Content starts

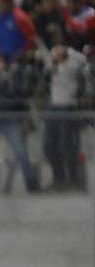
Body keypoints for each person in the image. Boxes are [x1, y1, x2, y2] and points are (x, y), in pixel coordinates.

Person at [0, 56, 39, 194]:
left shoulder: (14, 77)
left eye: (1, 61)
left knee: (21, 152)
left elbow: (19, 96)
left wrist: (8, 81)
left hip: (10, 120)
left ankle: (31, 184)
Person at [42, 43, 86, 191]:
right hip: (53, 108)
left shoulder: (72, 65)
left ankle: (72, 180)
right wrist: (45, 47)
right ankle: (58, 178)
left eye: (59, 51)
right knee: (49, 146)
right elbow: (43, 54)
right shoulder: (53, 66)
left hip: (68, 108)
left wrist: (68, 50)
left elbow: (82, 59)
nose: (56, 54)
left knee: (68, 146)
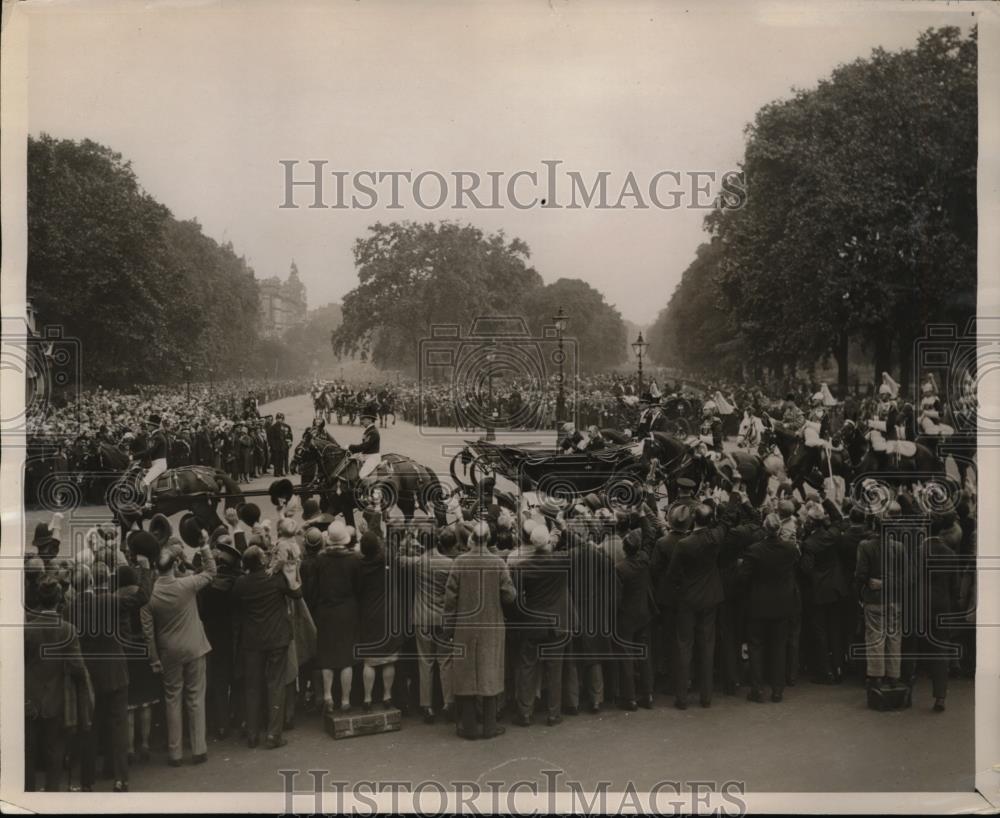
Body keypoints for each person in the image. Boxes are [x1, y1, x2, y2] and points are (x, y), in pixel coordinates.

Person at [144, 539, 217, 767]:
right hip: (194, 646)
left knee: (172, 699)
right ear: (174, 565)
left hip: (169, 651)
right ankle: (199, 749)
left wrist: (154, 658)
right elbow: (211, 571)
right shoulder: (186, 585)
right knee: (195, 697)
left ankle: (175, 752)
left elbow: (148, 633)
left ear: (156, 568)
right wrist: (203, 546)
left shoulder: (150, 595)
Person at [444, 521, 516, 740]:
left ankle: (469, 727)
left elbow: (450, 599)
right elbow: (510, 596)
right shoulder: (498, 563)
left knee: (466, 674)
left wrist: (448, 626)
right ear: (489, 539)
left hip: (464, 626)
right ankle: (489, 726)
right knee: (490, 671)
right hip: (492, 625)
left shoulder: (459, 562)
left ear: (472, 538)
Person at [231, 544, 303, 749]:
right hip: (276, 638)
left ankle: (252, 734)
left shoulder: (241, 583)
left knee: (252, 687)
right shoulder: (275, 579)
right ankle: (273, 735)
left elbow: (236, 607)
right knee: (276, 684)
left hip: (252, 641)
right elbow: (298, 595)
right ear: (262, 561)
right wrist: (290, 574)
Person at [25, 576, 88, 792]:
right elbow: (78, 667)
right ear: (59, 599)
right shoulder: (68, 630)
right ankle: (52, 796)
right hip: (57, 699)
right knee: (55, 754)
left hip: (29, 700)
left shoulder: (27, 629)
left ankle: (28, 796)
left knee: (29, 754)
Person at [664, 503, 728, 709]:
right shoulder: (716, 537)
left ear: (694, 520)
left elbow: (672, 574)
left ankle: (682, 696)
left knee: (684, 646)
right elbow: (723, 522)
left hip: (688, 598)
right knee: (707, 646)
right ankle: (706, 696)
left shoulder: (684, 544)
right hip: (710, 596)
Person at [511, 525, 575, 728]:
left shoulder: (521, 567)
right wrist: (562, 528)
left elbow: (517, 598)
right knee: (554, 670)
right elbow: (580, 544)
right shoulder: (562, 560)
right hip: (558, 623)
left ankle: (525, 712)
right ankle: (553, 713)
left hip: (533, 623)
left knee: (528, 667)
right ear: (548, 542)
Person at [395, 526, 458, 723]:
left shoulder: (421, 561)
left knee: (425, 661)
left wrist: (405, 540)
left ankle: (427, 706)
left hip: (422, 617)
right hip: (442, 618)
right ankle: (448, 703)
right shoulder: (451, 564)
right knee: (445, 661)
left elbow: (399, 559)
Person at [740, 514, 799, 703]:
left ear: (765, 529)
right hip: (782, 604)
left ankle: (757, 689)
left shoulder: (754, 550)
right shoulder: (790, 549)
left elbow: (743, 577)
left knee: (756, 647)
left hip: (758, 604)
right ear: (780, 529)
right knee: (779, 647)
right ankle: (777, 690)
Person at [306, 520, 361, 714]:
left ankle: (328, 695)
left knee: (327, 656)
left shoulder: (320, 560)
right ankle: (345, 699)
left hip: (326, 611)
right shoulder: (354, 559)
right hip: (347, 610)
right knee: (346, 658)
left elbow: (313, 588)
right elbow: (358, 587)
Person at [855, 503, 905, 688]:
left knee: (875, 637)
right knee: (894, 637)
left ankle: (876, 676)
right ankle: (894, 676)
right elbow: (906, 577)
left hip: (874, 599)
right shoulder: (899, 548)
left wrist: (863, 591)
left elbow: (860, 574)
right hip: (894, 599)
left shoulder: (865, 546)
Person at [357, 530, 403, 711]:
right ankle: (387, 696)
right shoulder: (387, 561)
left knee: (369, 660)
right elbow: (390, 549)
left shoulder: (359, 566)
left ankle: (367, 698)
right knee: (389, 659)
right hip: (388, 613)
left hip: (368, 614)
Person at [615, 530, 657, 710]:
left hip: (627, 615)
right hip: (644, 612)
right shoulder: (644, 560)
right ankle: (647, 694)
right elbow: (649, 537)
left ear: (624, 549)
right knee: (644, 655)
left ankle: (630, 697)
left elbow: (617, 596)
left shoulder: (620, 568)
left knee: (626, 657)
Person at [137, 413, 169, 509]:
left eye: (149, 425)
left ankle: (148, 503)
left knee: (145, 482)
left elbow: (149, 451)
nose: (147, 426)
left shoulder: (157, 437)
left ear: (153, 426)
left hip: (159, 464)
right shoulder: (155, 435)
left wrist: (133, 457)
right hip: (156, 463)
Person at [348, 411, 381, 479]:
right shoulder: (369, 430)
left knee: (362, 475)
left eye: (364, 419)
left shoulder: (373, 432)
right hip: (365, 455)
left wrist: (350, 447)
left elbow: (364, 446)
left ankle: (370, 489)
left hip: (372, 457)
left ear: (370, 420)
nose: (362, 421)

Content ends
Content starts

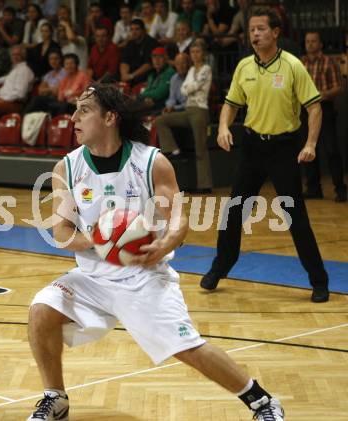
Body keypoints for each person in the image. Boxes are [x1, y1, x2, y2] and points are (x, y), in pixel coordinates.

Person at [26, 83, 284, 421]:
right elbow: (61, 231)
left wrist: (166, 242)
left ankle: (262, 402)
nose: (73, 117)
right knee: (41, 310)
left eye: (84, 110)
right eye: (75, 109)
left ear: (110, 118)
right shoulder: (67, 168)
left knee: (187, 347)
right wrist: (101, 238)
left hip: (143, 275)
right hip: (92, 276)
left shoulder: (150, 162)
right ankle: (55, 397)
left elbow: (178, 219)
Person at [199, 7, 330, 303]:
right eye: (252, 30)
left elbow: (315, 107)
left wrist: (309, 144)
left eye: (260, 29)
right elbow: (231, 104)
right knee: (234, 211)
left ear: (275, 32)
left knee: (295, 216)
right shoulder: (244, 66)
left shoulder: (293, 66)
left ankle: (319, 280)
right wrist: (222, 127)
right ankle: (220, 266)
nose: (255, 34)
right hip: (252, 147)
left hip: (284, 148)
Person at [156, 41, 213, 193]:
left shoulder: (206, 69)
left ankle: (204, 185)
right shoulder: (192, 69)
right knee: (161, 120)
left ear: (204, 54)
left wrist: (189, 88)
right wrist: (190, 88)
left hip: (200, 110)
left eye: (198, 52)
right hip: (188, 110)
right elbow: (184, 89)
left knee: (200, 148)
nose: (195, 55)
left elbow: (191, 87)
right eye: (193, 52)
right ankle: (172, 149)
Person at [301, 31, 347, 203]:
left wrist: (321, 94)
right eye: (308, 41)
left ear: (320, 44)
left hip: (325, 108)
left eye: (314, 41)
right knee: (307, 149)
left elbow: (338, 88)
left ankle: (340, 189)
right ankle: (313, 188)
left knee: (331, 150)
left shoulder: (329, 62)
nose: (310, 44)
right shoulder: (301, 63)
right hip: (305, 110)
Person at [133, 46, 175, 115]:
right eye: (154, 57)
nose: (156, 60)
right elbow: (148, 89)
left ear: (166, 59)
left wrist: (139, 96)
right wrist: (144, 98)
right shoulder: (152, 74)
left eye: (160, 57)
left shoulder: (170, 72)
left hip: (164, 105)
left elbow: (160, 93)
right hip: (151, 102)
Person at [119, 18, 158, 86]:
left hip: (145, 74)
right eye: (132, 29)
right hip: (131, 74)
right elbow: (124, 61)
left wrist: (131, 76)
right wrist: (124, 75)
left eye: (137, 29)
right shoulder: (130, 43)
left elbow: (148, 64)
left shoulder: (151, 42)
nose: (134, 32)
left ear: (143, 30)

Content ends
Content starts

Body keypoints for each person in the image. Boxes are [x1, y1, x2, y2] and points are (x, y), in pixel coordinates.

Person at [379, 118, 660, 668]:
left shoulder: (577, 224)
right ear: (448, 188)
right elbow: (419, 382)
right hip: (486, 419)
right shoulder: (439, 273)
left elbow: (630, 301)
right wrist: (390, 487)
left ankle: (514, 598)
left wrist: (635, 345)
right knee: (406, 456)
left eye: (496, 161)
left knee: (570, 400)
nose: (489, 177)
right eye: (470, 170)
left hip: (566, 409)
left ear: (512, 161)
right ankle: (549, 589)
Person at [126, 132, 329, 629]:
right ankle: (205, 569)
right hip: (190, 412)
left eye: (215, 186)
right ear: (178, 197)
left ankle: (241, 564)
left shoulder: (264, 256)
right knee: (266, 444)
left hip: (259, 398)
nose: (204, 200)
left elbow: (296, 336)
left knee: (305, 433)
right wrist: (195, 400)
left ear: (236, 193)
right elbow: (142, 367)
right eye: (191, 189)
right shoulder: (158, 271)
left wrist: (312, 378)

Content ends

WHAT YOU HAVE TO DO> Could you reproduce exactly the lines of the entries above, from the one with "right hip: (486, 419)" through the one with "right shoulder: (158, 271)", and nothing else?

YOUR RESPONSE>
right hip: (486, 419)
right shoulder: (439, 273)
left elbow: (630, 301)
right wrist: (390, 487)
left ankle: (514, 598)
left wrist: (635, 345)
right knee: (406, 456)
left eye: (496, 161)
left knee: (570, 400)
nose: (489, 177)
right eye: (470, 170)
left hip: (566, 409)
left ear: (512, 161)
right ankle: (549, 589)
Person at [126, 132, 329, 629]:
right ankle: (205, 569)
right hip: (190, 412)
left eye: (215, 186)
right ear: (178, 197)
left ankle: (241, 564)
left shoulder: (264, 256)
right knee: (266, 444)
left hip: (259, 398)
nose: (204, 200)
left elbow: (296, 336)
left knee: (305, 433)
right wrist: (195, 400)
left ear: (236, 193)
right elbow: (142, 367)
right eye: (191, 189)
right shoulder: (158, 271)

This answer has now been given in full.